El primer chino de mi vida fue Mao Zedong. En los retratos del Gran Timonel que circulaban por los ambientes politizados de la década de los sesenta, el dictador lucía una verruga de bruja en la barbilla, antecesora de la mancha que, años más tarde, popularizaría la sufrida calva de Mijaíl Gorbachov.
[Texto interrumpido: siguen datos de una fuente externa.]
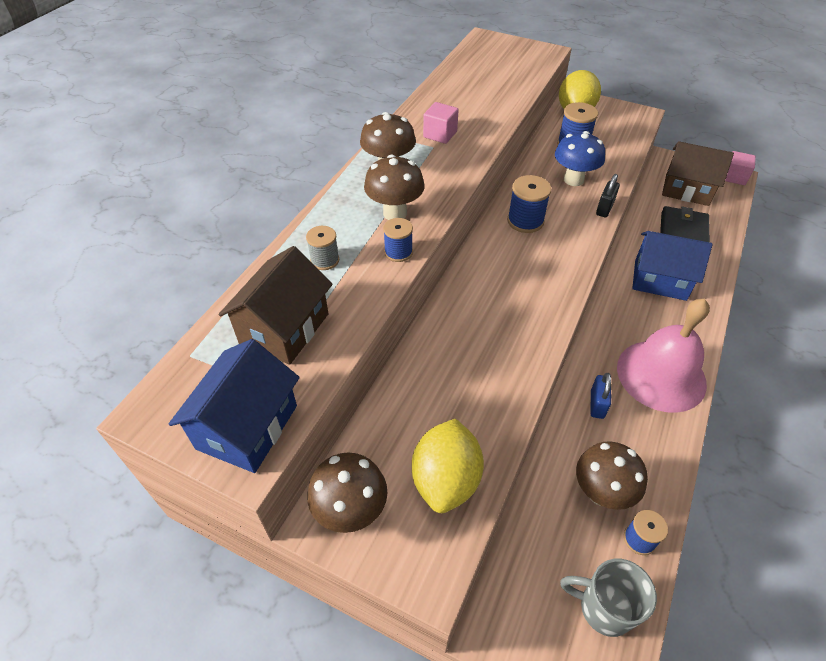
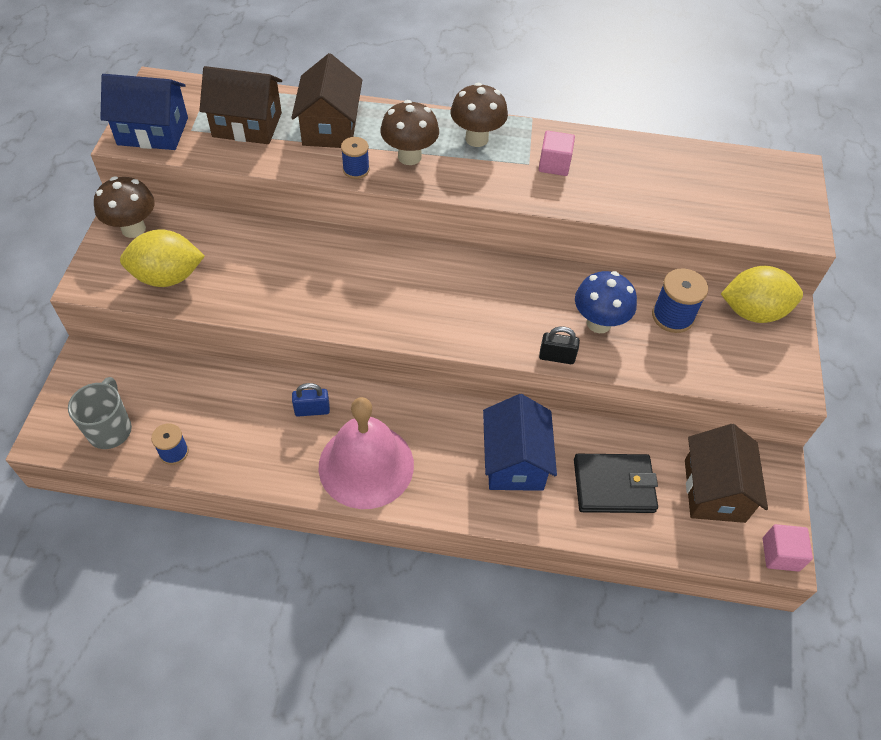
camera: 70 degrees right, 5 degrees up
grey spool [306,226,339,270] -> brown house [291,53,362,148]
blue spool [507,175,552,233] -> none
brown mushroom [576,441,648,510] -> none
De aquellos tiempos conservo una de las múltiples ediciones del Libro Rojo, cuyo título es Citas del presidente Mao Tsé-Tung. La edición, en castellano e impresa en Pekín en 1966, empieza con la siguiente proclama: "¡Proletarios de todos los países, uníos!". Durante el viaje de Maragall, sin embargo, tanto los chinos como los catalanes parecían más interesados en la unión de los empresarios que de los proletarios, un síntoma de hasta qué punto han evolucionado el maoísmo y el socialismo.

El libro suma 330 páginas de citas, a cual más plasta, sobre las circunstancias de la historia, la política y la economía. La única frase subrayada, supongo que tras un subidón de radicalidad, es la siguiente: "Debemos apoyar todo lo que el enemigo combata y oponernos a todo lo que enemigo apoye". Mao Zedong soltó semejante pensamiento en una entrevista que le hicieron en 1939. Al releer el libro, vuelvo a tropezar con auténticas perogrulladas, como por ejemplo: "Podemos aprender lo que ignoramos". O con perlas propagandísticas de opinable gusto: "El comunista debe ser sincero y franco, leal y activo, poner los intereses de la revolución por encima de su propia vida y subordinar sus intereses personales a los de la revolución". China, pues, tiende al aforismo, e incluso la web de Casa Asia incluye, a modo de presentación, una reflexión de Lin Yutang: "Un hombre educado es el que tiene los amores y los odios juntos". La satisfacción de la delegación catalana en China, que ha sufrido una repentina pasión por el hockey sobre patines, desmiente parte del contenido de estas citas. Los tópicos se mantienen pero, por suerte, se pueden comprobar sobre el terreno algunas costumbres locales. Por ejemplo: cuando descuelgan el teléfono los chinos no dicen "digui digui", sino "wei". En algunos ministerios hay camas plegables para que los burócratas puedan cumplir con el sagrado ritual de la siesta. Conviven con aparente normalidad apuestas clandestinas, ejecuciones públicas organizadas por el Gobierno, un crecimiento económico que incumple casi todas las normativas defendidas por los sindicatos, y la población considera saludable soltar ventosidades, eructos y escupir. Muchas de estas cosas las cuenta Philippe Paquet en su recomendable L'ABCédaire de la Chine, un libro muy útil para ir familiarizándose con esa realidad que, según todos los pronósticos, acabará influyendo en nuestras vidas en un futuro próximo. La duda es si seguiremos teniendo tantos problemas para comunicarnos con las herméticas camareras de los restaurantes chinos.